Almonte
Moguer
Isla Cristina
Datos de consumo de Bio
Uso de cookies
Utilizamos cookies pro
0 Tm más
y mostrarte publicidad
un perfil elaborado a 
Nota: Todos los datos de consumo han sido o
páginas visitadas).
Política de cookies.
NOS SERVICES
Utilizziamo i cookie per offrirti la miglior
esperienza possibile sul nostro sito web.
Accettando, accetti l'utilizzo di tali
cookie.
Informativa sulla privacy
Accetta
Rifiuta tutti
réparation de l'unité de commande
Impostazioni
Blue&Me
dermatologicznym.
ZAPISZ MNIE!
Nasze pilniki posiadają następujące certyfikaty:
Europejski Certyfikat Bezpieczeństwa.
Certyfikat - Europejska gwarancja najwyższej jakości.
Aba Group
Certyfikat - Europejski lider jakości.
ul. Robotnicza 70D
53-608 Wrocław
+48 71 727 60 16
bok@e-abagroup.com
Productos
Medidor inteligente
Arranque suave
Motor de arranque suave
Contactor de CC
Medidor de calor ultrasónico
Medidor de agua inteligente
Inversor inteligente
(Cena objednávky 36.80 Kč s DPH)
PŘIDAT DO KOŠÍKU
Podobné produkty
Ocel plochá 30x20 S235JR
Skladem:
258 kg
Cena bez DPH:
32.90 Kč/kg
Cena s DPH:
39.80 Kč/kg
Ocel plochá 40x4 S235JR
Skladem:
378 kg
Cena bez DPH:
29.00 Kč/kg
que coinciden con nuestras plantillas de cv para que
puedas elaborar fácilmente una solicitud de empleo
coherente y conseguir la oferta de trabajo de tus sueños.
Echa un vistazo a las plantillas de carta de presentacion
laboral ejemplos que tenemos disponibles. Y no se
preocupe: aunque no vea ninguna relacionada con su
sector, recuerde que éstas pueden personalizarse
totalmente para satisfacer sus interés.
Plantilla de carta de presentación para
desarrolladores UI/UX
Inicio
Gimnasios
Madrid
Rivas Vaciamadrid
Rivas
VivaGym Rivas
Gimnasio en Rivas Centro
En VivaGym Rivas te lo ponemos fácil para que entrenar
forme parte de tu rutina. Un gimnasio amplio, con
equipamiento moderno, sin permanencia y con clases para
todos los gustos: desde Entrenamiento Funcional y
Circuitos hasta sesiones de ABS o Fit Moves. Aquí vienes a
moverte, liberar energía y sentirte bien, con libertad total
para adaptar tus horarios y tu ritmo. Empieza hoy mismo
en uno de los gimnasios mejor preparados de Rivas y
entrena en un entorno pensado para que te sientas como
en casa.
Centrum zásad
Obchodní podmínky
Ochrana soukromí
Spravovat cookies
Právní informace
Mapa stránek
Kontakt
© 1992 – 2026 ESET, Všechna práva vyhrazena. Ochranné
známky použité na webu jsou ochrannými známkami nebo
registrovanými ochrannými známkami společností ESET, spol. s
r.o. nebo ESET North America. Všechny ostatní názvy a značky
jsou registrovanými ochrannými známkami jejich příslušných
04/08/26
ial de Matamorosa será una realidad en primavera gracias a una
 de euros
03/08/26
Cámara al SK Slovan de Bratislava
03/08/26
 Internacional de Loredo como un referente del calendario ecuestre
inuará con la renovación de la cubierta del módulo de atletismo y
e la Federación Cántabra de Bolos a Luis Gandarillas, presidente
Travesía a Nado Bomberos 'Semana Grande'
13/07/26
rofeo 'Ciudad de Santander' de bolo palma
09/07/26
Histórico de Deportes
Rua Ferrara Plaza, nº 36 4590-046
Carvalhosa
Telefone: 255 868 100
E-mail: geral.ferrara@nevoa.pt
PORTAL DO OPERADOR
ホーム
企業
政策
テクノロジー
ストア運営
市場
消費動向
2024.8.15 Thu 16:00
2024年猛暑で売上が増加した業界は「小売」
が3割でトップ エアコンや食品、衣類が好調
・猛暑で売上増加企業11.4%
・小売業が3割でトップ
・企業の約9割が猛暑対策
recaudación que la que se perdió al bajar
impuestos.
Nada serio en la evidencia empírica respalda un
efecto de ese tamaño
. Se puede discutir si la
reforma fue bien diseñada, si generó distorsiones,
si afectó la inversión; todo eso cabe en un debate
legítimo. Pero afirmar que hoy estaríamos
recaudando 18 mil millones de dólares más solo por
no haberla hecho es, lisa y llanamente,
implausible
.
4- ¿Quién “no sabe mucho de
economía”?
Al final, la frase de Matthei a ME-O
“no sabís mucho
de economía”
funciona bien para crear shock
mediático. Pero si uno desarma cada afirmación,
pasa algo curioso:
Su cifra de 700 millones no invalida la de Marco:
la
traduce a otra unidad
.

WHAT TO WORK ON: Return, word for word, the lines of the data above from the line with "Centrum zásad" through the line with "funciona bien para crear shock", inclusive.

YOUR RESPONSE:
Centrum zásad
Obchodní podmínky
Ochrana soukromí
Spravovat cookies
Právní informace
Mapa stránek
Kontakt
© 1992 – 2026 ESET, Všechna práva vyhrazena. Ochranné
známky použité na webu jsou ochrannými známkami nebo
registrovanými ochrannými známkami společností ESET, spol. s
r.o. nebo ESET North America. Všechny ostatní názvy a značky
jsou registrovanými ochrannými známkami jejich příslušných
04/08/26
ial de Matamorosa será una realidad en primavera gracias a una
 de euros
03/08/26
Cámara al SK Slovan de Bratislava
03/08/26
 Internacional de Loredo como un referente del calendario ecuestre
inuará con la renovación de la cubierta del módulo de atletismo y
e la Federación Cántabra de Bolos a Luis Gandarillas, presidente
Travesía a Nado Bomberos 'Semana Grande'
13/07/26
rofeo 'Ciudad de Santander' de bolo palma
09/07/26
Histórico de Deportes
Rua Ferrara Plaza, nº 36 4590-046
Carvalhosa
Telefone: 255 868 100
E-mail: geral.ferrara@nevoa.pt
PORTAL DO OPERADOR
ホーム
企業
政策
テクノロジー
ストア運営
市場
消費動向
2024.8.15 Thu 16:00
2024年猛暑で売上が増加した業界は「小売」
が3割でトップ エアコンや食品、衣類が好調
・猛暑で売上増加企業11.4%
・小売業が3割でトップ
・企業の約9割が猛暑対策
recaudación que la que se perdió al bajar
impuestos.
Nada serio en la evidencia empírica respalda un
efecto de ese tamaño
. Se puede discutir si la
reforma fue bien diseñada, si generó distorsiones,
si afectó la inversión; todo eso cabe en un debate
legítimo. Pero afirmar que hoy estaríamos
recaudando 18 mil millones de dólares más solo por
no haberla hecho es, lisa y llanamente,
implausible
.
4- ¿Quién “no sabe mucho de
economía”?
Al final, la frase de Matthei a ME-O
“no sabís mucho
de economía”
funciona bien para crear shock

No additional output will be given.